Oh, Rose, “25, Alive”

Spoiler alert: Sincerity ahead. Though I am a couple (two) years removed from the age that titled “25, alive,” the sentiment is ultimately divorced from time. Because death, as the old adage goes, comes for all. The Olympia, Washington-based indie rock band Oh, Rose’s “25, Alive” is a song written from the third and most often overlooked stage of grief in the Kübler-Ross model: bargaining. Singer Olivia Rose laments in the song’s purposefully limited lyrics, “25, my mama died because of anger/I don’t wanna feel anger anymore.” She’s still angry about her mother’s passing, and she’d do anything to not feel that way anymore—and by extension, to have her back.
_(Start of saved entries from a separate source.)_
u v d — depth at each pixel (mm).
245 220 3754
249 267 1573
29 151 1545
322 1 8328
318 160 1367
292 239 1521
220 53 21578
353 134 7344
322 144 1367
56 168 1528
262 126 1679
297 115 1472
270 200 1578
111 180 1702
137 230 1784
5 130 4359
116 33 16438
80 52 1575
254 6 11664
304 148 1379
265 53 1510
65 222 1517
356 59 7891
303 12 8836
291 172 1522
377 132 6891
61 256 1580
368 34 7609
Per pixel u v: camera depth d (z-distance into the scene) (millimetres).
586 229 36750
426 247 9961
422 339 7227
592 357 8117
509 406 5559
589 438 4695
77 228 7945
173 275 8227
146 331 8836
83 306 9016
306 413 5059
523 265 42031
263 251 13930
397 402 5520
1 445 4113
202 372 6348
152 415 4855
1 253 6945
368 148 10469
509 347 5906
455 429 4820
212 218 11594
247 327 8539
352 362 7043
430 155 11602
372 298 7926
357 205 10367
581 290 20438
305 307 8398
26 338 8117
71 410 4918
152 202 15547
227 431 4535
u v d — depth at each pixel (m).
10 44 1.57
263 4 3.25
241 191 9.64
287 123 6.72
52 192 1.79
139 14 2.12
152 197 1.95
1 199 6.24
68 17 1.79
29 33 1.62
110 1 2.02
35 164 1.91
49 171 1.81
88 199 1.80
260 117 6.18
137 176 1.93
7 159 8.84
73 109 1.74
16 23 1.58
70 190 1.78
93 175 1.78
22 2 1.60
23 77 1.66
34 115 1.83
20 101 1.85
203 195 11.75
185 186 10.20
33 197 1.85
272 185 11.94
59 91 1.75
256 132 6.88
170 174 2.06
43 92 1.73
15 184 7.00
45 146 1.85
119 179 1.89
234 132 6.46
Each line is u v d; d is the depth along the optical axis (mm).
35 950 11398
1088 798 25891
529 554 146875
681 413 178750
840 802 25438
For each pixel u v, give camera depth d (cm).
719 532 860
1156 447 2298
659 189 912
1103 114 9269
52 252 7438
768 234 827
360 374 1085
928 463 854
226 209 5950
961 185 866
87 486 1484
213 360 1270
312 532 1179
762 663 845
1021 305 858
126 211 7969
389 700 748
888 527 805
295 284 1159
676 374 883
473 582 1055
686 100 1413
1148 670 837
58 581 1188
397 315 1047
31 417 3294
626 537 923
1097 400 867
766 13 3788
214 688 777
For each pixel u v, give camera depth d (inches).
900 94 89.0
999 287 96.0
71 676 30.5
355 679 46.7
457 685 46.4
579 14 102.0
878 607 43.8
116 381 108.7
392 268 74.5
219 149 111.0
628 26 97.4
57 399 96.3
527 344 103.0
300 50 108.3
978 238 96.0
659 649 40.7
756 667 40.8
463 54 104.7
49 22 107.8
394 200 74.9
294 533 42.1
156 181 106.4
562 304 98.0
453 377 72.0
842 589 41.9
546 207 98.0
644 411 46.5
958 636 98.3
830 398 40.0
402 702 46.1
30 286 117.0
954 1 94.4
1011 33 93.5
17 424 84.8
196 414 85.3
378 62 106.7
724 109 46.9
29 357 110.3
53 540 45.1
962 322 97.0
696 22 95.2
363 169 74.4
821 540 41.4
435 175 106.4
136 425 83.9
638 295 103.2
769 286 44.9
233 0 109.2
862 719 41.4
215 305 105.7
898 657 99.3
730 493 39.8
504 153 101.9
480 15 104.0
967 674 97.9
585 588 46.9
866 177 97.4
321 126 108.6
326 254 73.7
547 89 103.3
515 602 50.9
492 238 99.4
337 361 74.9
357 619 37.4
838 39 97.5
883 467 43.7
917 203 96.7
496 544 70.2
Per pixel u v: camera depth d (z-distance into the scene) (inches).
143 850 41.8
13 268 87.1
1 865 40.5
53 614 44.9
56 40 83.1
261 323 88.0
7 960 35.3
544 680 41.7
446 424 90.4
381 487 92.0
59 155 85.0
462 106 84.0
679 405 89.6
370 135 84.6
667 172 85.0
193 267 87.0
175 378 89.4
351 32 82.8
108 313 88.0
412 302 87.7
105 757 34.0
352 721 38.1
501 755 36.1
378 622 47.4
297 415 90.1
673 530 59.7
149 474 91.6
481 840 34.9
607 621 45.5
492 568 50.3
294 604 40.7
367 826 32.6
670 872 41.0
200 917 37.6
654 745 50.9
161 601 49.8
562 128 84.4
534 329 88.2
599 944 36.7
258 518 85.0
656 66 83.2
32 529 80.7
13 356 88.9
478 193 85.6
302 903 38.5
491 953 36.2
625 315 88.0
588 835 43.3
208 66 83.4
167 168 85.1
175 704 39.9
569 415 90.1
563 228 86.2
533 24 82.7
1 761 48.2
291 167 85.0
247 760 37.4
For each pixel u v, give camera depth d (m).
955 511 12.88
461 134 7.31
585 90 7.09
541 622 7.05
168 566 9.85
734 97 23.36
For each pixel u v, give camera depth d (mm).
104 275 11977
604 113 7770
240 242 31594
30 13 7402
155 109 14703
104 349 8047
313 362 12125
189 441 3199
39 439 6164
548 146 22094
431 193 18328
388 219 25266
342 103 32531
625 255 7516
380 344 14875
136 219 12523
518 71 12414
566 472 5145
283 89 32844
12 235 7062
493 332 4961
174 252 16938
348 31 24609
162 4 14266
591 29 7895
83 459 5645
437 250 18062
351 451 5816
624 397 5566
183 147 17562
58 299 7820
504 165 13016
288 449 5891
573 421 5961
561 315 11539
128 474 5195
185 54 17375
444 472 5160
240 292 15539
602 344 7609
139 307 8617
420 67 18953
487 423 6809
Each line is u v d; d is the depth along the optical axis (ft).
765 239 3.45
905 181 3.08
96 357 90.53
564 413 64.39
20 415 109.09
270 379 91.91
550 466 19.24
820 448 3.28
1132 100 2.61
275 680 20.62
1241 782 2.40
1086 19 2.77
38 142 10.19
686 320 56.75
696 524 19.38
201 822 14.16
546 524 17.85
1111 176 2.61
It’s a simple idea articulated with expert precision, and as the song builds, so does the depth of her voice. Near the end, she refocuses her frustration on her inability to bargain with her anger, and thus, there’s the hope: once she’s identified the sensation, what she cannot overcome, she can overcome it. That’s a life lesson I never tire of learning. —Maria Sherman


FKA twigs, “Sad Day”

A common complaint I’ve heard about FKA twigs’s music is one of the things I’ve always loved the most about it: that she swerves past conventional, commercial songwriting structures to make something more alien of her own. Perhaps years of being pegged as an “R&B artist” has led to the expectation that she should be making songs with identifiable choruses, rather than the glitchy, Björk-y weirdness she’s served on classics like “Two Weeks” and “Glass & Patron.” But twigs’s album MAGDALENE is maybe her most accessible release, boasting production from people like Skrillex, and a collab from Future, “Sad Day” is the biggest “hit.”

What strikes me the most about “Sad Day” is that while I’m used to conflict and even the grotesque in twigs’s music, singing about sex from the perspective of a blow-up doll, of submitting to love with the intensity of a nun professing her allegiance to God, it’s remarkably tender. There’s a fairy tale aura to “Sad Day,” its production indebted to the pulsing, dreamy pop of Kate Bush, as twigs asks for her lover to “make a wish on her love” as angelically as any Disney princess. All the barbed wire twigs has spent years tying around her music, the waves of reverb, the staccato, cold vocals, melt down on “Sad Day” into one of her softest love songs. —Hazel Cills


BTS, “Boy With Luv”

This was the year that I began listening to BTS, the K-pop mega-group made up of seven candy-haired, seemingly poreless boys who have dominated the global pop scene for years now, and what the fuck took me so long? “Listening” doesn’t do BTS justice, for what I’ve learned is that one actually experiences BTS. The video for their 2016 song “Blood Sweat & Tears” is what turned me into a true stan when I watched it earlier this year—the baroque excess! Jimin’s shoulder shrug! Jin kissing the statue! I would laugh if I weren’t so transfixed. In 2019, they released “Boy With Luv,” a collaboration with Halsey whose accompanying video is set in a neon pastel nostalgia-tinged dream world, perfect for when you want to escape the dreary, often frightening realities of our current moment. —Esther Wang


Better Oblivion Community Center, “Dylan Thomas”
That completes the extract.